Ground Two: Defense counsel was ineffective for failing to seek a change of venue due to Petitioner’s pending lawsuit against Mifflin County officials;

Ground Three: The trial court used an improper offense gravity score when determining Petitioner’s sentence.

(Id., 8–11.) As to all grounds for relief, Petitioner acknowledges that he has not raised them in any state court proceeding. Petitioner has filed neither a direct appeal nor collateral challenge of his conviction under Pennsylvania’s Post Conviction Relief Act (“PCRA”), 42 PA. CONS. STAT. ANN. § 9541 et seq., because “he was not made aware of any legal process” to do so. (Doc. 1, 7–14.) STANDARD OF REVIEW Habeas corpus petitions are subject to summary dismissal pursuant to Rule 4 of the Rules Governing Section 2254 Cases in the United States District Court. The court is required to dismiss a habeas petition “[i]f it plainly appears from the petition and any attached exhibits that the petitioner is not entitled to relief.” 28 U.S.C. § 2254, Rule 4. This court has discretion to raise procedural issues, such as exhaustion of state court remedies, in habeas cases, and may do so sua sponte. See Sweger v. Chesney, 294 F.3d 506, 520–21 (3d Cir. 2002).

In addition to the petition and attached exhibits, a federal habeas court may take judicial notice of state court records, as well as its own records. See Minney v. Winstead, No. 2:12-CV-1732, 2013 WL 3279793, at *2 (W.D. Pa. Jun. 27, 2013); see also Reynolds v. Ellingsworth, 843 F.2d 712, 714 n.1 (3d Cir. 1988). Thus,

when reviewing the instant petition, the court has taken judicial notice of Petitioner’s criminal proceedings in the Pennsylvania state courts.

DISCUSSION A federal court may not grant a writ of habeas corpus on a claim brought by an individual in custody pursuant to a state court judgment unless: (1) “the applicant has exhausted the remedies available in the courts of the State;” (2)

“there is an absence of available State corrective process;” or (3) “circumstances exist that render such process ineffective to protect the rights of the applicant.” 28 U.S.C. § 2254(b)(1)(A), (b)(1)(B); see also Wilkerson v. Sup’t Fayette SCI, 871 F.3d 221, 227 (3d Cir. 2017). Section 2254(c) provides that “[a]n applicant shall

not be deemed to have exhausted the remedies available in the courts of the State, within the meaning of this section, if he has the right under the law of the State to raise, by any available procedure, the question presented.” 28 U.S.C. § 2254(c).

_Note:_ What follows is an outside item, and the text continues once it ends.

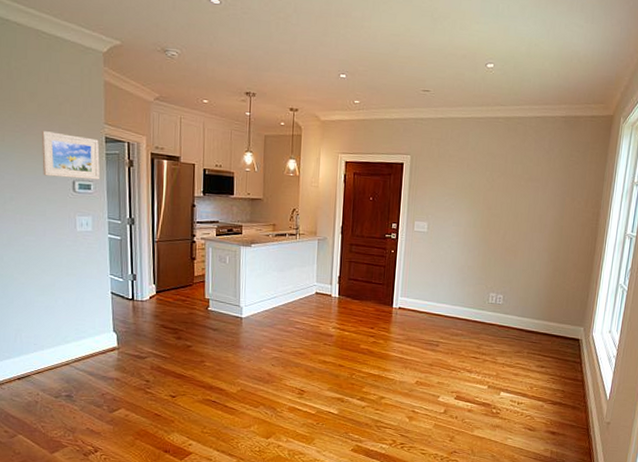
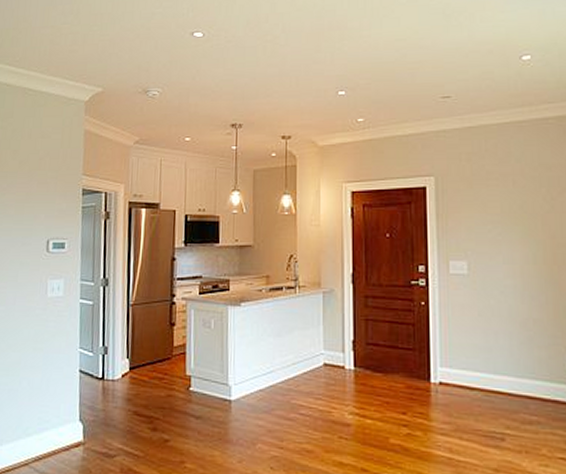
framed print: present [41,131,100,180] -> none [18,188,76,237]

Thus, when a state prisoner has failed to exhaust the legal remedies available to him in the state courts, federal courts will typically refuse to entertain a petition for writ of habeas corpus. Whitney v. Horn, 280 F.3d 240, 250 (3d Cir. 2002). It is the

petitioner who bears the burden of establishing the exhaustion requirement has been satisfied. See Lines v. Larkins, 208 F.3d 153, 159 (3d Cir. 2000). “[T]he exhaustion doctrine is designed to give the state courts a full and fair opportunity to resolve federal constitutional claims before those claims are

presented to the federal courts.” O’Sullivan v. Boerckel, 526 U.S. 838, 845 (1999). To satisfy the exhaustion requirement, a petitioner must invoke “one complete round” of the applicable state’s appellate review process, thereby giving the courts

of that state “one full opportunity” to resolve any issues relevant to such claims. Id. at 845 (holding that a petitioner must present every claim raised in the federal petition to the state’s trial court, intermediate appellate court, and highest court before exhaustion is considered satisfied). In Pennsylvania, the exhaustion

requirement is satisfied if a federal claim is “fairly presented” to the Superior Court of Pennsylvania, either on direct appeal from a state criminal conviction or on appeal from a PCRA court’s denial of post-conviction relief. See Lambert v.